Cable Technology Feature Article
Netflix Soon to Be Bigger than HBO in The United States
By Steve Anderson, Contributing TMCnet Writer
For an increasing number of users out there, Netflix is taking the place of regular cable and a host of other options. Turning to Netflix, for discs, for streaming or for both, is becoming a greater part of the home entertainment landscape than ever, and the numbers are showing just how far Netflix is progressing when it comes to bringing video to customers.
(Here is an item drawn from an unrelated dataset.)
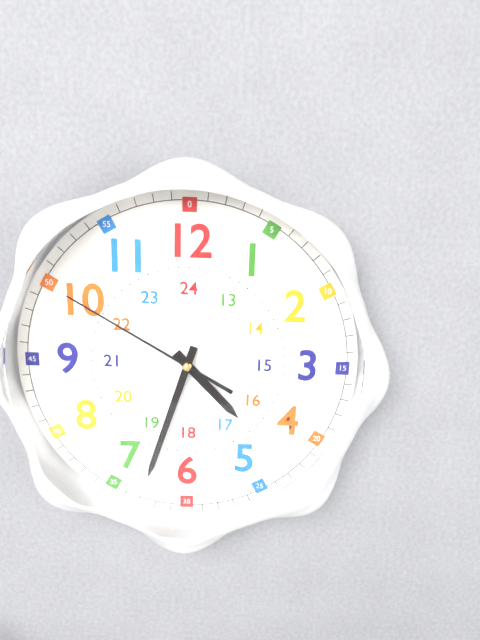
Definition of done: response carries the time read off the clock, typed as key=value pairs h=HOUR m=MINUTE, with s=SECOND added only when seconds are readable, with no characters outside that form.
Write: h=4 m=33 s=50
New reports show that Netflix almost certainly hit 30 million subscribers as of September 30, and that just edges out HBO, which counts 28.7 million subscribers to its credit. Netflix has managed to bring in a host of new subscribers not only with the massive array of options presented by the older content that appears on the service—not to mention some of the newer stuff that shows up—but also in terms of the original content that only shows up on Netflix, at least in the early going, including “House of Cards,” “Orange (News - Alert) is the New Black,” and the latest season of “Arrested Development.”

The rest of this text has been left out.